Any time of year, make a point to stop by Mason Country Collectibles, which lies just two blocks north of the courthouse square. Ask for a peek of the “Grand Azure,” a record-holding 587-carat Texas topaz that resembles a flashy, faceted egg. Mason County, the topaz capital of Texas, hosts an unknown quantity of the state’s official gemstone within its streambeds, ravines, and granite outcrops. The collectibles shop, a two-story accumulation of goods ranging from books to glassware, sells a selection of topaz-studded jewelry should you wish to own a little piece of Mason County bling. Or hunt for your own raw topaz on one of three Mason County ranches that offer organized access (learn details at the shop or at the Mason Chamber of Commerce).
After your topaz purchase, you’ll need a place to sparkle, so head over to the Wine Bar at Sandstone Cellars Winery, one of several downtown Mason enterprises. Sample the goods from Sandstone’s collection of award-winning wines, all produced at the winery from Mason County grapes. In a nod to the state’s roots, Sandstone partners Manny Silerio and Scott Haupert also opened Santos Taqueria in one of Mason’s vintage buildings next door. Head chef Santos Silerio prepares authentic Tex-Mex cuisine like gorditas, taquitos, and a selection of flavorful salsas, including a green chile version that will light a fire in all the right places.
Once the Llano River arrives in Llano, it covers a wide swath between tree-lined banks courtesy of the Llano River Dam. The flood-control modification created Lake Llano, a swimming, fishing, and paddling destination for outdoors enthusiasts. (It’s currently dredged for cleaning and expected to re-open in June.) Its north bank hosts Badu City Park, where jogging and cycling trails are available along with a canoe/kayak ramp. The park’s scenic view—an expanse of river, dam, bridge, and sky that gains in beauty as dusk lights reflect off the water’s surface—adds a surprising dazzle to Llano’s small-town geniality.

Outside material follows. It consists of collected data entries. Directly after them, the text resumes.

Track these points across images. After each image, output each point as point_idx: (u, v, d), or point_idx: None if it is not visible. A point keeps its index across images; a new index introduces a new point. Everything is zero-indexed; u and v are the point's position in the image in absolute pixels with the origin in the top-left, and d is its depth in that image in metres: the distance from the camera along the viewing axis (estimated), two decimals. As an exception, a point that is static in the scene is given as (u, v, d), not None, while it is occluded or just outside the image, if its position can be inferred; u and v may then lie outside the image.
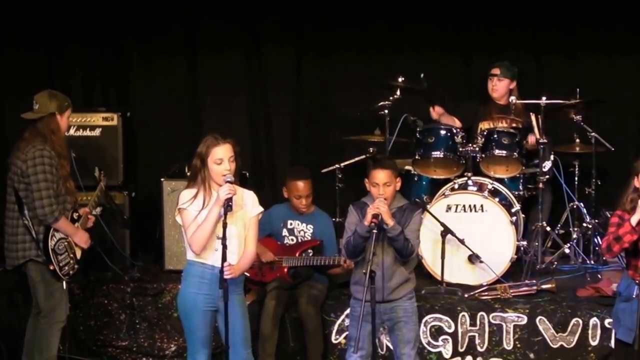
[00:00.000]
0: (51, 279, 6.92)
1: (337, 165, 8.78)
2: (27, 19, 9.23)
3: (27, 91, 9.13)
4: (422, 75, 8.47)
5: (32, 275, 6.96)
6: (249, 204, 6.29)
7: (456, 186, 8.21)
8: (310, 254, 7.57)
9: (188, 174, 6.41)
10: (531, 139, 8.37)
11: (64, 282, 6.94)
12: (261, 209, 6.36)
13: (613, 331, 6.59)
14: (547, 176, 8.35)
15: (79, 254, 7.08)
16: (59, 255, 6.92)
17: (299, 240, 7.71)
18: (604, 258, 8.29)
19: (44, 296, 6.96)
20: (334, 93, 9.52)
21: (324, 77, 9.51)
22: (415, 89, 8.54)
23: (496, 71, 8.72)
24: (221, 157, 6.15)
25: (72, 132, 8.34)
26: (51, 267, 6.86)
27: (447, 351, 7.52)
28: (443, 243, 7.79)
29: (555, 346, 7.42)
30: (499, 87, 8.73)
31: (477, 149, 8.27)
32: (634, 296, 6.17)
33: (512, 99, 8.52)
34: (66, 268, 6.96)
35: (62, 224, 6.90)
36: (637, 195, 6.20)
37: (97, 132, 8.53)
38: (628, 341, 6.21)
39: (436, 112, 8.67)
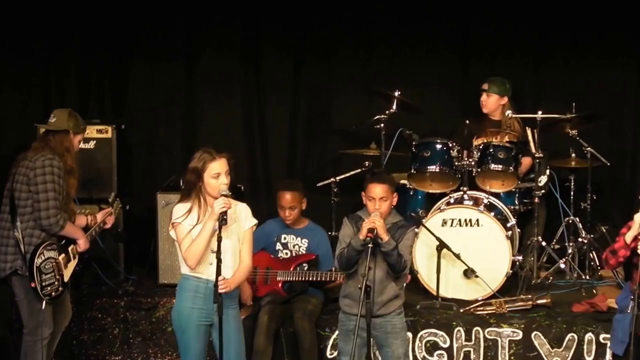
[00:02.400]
0: (34, 298, 6.80)
1: (332, 179, 8.77)
2: (23, 25, 9.23)
3: (21, 98, 9.25)
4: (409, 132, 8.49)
5: (16, 291, 6.89)
6: (242, 216, 6.28)
7: (452, 200, 8.20)
8: (305, 268, 7.54)
9: (182, 187, 6.38)
10: (525, 160, 8.37)
11: (44, 303, 6.82)
12: (255, 220, 6.35)
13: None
14: (543, 191, 8.36)
15: (66, 277, 6.99)
16: (44, 274, 6.78)
17: (294, 255, 7.68)
18: (599, 274, 8.29)
19: (28, 313, 6.88)
20: (331, 105, 9.52)
21: (322, 88, 9.52)
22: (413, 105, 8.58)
23: (485, 86, 8.72)
24: (218, 172, 6.13)
25: (65, 144, 8.32)
26: (32, 285, 6.73)
27: (442, 366, 7.52)
28: (438, 257, 7.77)
29: (550, 361, 7.43)
30: (488, 102, 8.71)
31: (472, 163, 8.26)
32: (628, 310, 6.17)
33: (508, 112, 8.51)
34: (49, 288, 6.82)
35: (69, 229, 6.87)
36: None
37: (91, 144, 8.50)
38: (619, 353, 6.24)
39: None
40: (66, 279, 6.99)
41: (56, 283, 6.89)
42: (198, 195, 6.19)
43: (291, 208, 7.61)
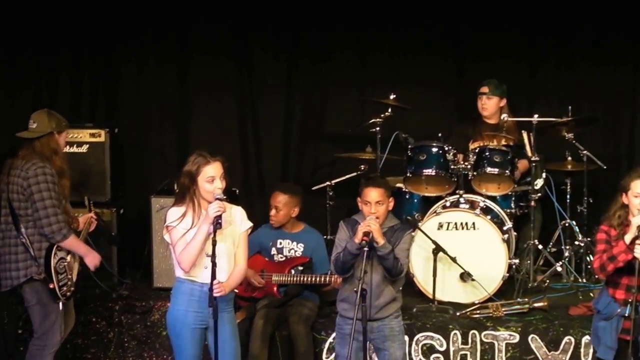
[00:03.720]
0: (48, 300, 6.80)
1: (327, 183, 8.74)
2: (12, 29, 9.21)
3: (12, 102, 9.21)
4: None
5: (27, 297, 6.86)
6: (237, 219, 6.26)
7: (448, 204, 8.19)
8: (300, 270, 7.52)
9: (177, 191, 6.35)
10: (522, 163, 8.35)
11: (61, 304, 6.83)
12: (250, 224, 6.33)
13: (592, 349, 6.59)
14: (539, 194, 8.36)
15: (74, 276, 7.00)
16: (60, 275, 6.82)
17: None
18: (597, 277, 8.25)
19: (40, 318, 6.86)
20: (325, 108, 9.51)
21: (316, 91, 9.52)
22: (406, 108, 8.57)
23: (485, 89, 8.70)
24: (213, 175, 6.11)
25: (58, 148, 8.30)
26: (51, 286, 6.75)
27: (438, 370, 7.50)
28: (435, 261, 7.76)
29: (547, 365, 7.41)
30: (489, 105, 8.70)
31: (468, 166, 8.25)
32: (615, 314, 6.15)
33: (504, 116, 8.50)
34: (64, 288, 6.86)
35: (72, 242, 6.85)
36: (625, 212, 6.18)
37: (84, 148, 8.48)
38: (609, 359, 6.19)
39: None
40: (74, 278, 7.01)
41: (69, 283, 6.93)
42: (192, 199, 6.16)
43: (278, 208, 7.59)
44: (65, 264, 6.88)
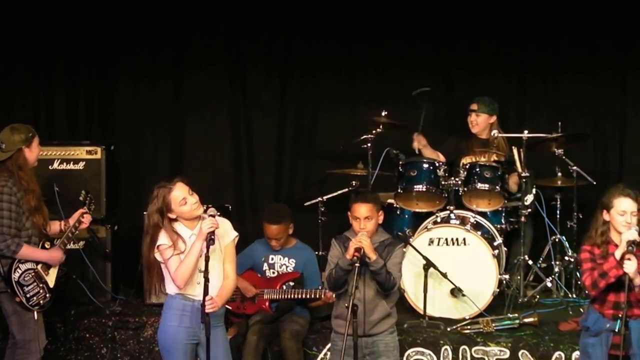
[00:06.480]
0: (22, 311, 6.92)
1: (319, 199, 8.78)
2: (7, 49, 9.27)
3: (10, 119, 9.22)
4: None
5: (5, 307, 6.99)
6: (222, 232, 6.27)
7: (439, 219, 8.22)
8: (291, 286, 7.56)
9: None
10: (513, 179, 8.41)
11: (35, 313, 6.92)
12: (236, 233, 6.35)
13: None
14: (529, 210, 8.38)
15: (51, 283, 7.06)
16: (25, 287, 6.91)
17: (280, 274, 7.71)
18: (586, 293, 8.28)
19: (18, 327, 6.96)
20: (317, 123, 9.55)
21: (308, 107, 9.56)
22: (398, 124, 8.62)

The Llano community may be where the river makes its brassy splash, highlighting the confluence of the urban future and a rural, wilder past, but just before arriving in town, 20 minutes or so
upriver along RR 152, the Llano takes a lazier turn. Its spring-fed shallows and trout-stocked pools coil around boulders and limestone flats before floating past the historic community of Castell, population 23.
Established by a congregation of German immigrants during the first half of the 19th Century, Castell is the oldest settlement in Llano County. The road dips just past the Castell General Store (great for burgers, BBQ, and live music on Saturday nights, and rib-eyes on Sundays) then traverses the Llano along a cement crossing above the water line (unless the river’s on the rise). Bring a fly rod, binoculars, or your wading shoes to explore the environs, or rent a kayak from proprietor Randy Leifeste, a Castell native. Or pull out a camp chair and relax. At sundown, the current eases as dragonflies alight and rainbow trout rise in the shallows. Settle in and watch a river angler silhouetted against the oxide dusk, back-casting to-and-fro like a drowsy metronome, before delivering a fly as far as it will go into the lazy river night.